Protest is important, it shakes the conscience of society, it brings people close to change, it makes them feel part of the change. And there is a good chance that the current wave of protests will lead to at least some results — perhaps even just fast track courts. But perspective is also important: we need to ask ourselves: if it had been the army in Manipur or Kashmir who had been the rapists, would we have protested in quite the same way? Very likely not, for there nationalism enters the picture. Remember Kunan Posphpora in the late nineties when the Rajasthan Rifles raped over 30 women? Even our liberal journalists found it difficult to credit that this could have happened, that the army could have been capable of this, and yet, the people of Kunan Poshpora know. Even today, women from this area find it difficult to marry — stigma has a long life. Would we have been as angry if the rape had taken place in a small town near Delhi and the victim had been Dalit? Remember Khairlanji? Why did that rape, of a mother and her daughter, gruesome, violent, heinous, and their subsequent murder not touch our consciences in quite the same way.
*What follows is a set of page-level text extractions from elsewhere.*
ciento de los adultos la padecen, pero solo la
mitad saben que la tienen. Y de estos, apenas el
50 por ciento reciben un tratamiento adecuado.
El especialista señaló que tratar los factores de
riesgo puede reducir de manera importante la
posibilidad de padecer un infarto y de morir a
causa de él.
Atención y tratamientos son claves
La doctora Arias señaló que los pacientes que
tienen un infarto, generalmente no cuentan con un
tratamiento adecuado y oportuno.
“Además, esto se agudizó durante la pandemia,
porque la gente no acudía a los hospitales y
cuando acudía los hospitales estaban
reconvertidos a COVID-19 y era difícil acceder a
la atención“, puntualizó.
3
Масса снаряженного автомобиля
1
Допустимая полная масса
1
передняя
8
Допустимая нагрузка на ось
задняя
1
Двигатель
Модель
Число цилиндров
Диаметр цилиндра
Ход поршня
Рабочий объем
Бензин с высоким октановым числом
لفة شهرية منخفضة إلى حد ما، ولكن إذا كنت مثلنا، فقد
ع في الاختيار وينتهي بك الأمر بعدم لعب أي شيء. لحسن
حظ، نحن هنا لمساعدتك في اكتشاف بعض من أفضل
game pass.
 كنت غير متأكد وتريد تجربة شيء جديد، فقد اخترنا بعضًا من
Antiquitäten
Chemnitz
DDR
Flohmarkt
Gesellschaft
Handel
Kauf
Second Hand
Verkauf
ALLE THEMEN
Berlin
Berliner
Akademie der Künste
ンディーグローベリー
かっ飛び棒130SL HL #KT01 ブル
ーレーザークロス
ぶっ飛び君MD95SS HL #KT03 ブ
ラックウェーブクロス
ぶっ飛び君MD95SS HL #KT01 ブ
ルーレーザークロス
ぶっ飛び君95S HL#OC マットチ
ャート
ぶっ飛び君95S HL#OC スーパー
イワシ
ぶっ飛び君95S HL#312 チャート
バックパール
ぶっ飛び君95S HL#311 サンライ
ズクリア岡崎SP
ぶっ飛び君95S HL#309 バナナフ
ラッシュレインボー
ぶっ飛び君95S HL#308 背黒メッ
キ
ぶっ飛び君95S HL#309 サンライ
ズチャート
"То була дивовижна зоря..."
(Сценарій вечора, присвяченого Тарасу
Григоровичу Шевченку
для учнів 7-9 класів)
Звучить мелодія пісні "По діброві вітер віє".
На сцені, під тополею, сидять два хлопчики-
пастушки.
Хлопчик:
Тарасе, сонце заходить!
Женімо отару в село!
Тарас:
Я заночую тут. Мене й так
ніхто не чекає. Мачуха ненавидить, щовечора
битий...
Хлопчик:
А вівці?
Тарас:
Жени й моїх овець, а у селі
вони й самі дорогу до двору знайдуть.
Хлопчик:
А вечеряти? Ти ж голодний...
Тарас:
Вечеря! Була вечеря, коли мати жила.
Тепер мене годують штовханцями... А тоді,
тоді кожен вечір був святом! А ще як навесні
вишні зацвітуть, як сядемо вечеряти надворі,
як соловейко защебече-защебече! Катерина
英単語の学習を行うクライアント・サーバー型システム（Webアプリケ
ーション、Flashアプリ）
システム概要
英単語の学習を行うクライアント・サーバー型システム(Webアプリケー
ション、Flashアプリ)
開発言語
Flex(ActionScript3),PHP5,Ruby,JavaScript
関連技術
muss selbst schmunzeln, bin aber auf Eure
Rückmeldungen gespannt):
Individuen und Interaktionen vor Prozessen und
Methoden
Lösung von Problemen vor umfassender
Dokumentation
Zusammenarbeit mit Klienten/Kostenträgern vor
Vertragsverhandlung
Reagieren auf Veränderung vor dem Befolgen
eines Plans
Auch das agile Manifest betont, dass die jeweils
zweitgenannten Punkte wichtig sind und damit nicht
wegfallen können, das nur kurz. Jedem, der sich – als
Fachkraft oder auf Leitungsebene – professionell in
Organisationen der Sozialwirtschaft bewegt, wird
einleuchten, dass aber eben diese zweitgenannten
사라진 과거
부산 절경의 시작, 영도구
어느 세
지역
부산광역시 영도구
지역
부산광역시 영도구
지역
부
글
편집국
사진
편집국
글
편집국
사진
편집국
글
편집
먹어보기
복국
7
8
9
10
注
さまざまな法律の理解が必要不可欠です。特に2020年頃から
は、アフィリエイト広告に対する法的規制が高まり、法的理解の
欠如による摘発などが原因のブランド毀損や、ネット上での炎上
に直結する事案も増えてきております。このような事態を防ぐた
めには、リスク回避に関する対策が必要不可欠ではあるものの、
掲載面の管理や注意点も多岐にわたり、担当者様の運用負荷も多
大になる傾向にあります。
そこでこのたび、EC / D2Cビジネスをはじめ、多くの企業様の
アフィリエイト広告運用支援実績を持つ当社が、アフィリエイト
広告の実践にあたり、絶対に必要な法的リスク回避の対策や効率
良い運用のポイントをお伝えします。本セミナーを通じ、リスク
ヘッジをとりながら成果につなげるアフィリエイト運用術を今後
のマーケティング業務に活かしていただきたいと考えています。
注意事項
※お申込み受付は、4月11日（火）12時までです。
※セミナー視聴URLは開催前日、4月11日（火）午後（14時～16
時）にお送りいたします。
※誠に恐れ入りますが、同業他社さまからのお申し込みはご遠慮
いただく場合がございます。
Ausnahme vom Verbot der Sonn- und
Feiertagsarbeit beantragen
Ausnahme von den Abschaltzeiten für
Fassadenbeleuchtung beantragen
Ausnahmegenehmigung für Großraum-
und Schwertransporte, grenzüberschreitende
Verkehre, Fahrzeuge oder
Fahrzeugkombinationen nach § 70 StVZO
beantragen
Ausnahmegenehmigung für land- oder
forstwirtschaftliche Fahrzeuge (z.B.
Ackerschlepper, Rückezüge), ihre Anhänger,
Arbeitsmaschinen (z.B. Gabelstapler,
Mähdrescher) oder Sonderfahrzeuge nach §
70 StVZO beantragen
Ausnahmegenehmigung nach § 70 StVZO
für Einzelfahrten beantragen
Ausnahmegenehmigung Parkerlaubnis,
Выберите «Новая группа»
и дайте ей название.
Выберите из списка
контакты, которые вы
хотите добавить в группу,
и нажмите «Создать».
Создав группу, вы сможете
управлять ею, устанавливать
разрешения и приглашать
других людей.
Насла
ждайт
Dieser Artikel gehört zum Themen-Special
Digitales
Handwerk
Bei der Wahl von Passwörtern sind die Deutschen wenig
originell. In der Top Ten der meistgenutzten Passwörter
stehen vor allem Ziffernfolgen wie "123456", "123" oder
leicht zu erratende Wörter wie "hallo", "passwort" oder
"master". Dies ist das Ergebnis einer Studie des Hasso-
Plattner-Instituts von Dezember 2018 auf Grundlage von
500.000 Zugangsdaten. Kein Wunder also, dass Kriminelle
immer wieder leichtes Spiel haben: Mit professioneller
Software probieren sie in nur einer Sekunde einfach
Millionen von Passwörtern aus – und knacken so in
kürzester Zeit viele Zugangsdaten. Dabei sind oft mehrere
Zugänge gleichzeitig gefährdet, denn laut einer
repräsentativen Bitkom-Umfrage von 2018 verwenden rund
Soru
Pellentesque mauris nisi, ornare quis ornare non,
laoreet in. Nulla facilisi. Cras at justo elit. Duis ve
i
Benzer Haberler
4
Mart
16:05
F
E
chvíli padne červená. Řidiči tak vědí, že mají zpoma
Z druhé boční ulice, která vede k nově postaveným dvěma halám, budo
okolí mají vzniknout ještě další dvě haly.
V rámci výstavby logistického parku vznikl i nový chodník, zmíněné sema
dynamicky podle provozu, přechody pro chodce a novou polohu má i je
It is important to raise our collective voice against rape. But rape is not something that occurs by itself. It is part of the continuing and embedded violence in society that targets women on a daily basis. Let’s raise our voices against such violence and let’s ask ourselves how we, in our daily actions, in our thoughts, contribute to this, rather than assume that the solution lies with someone else. Let’s ask ourselves how we, our society, we as people, create and sustain the mindset that leads to rape, how we make our men so violent, how we insult our women so regularly, let’s ask ourselves how privilege creates violence.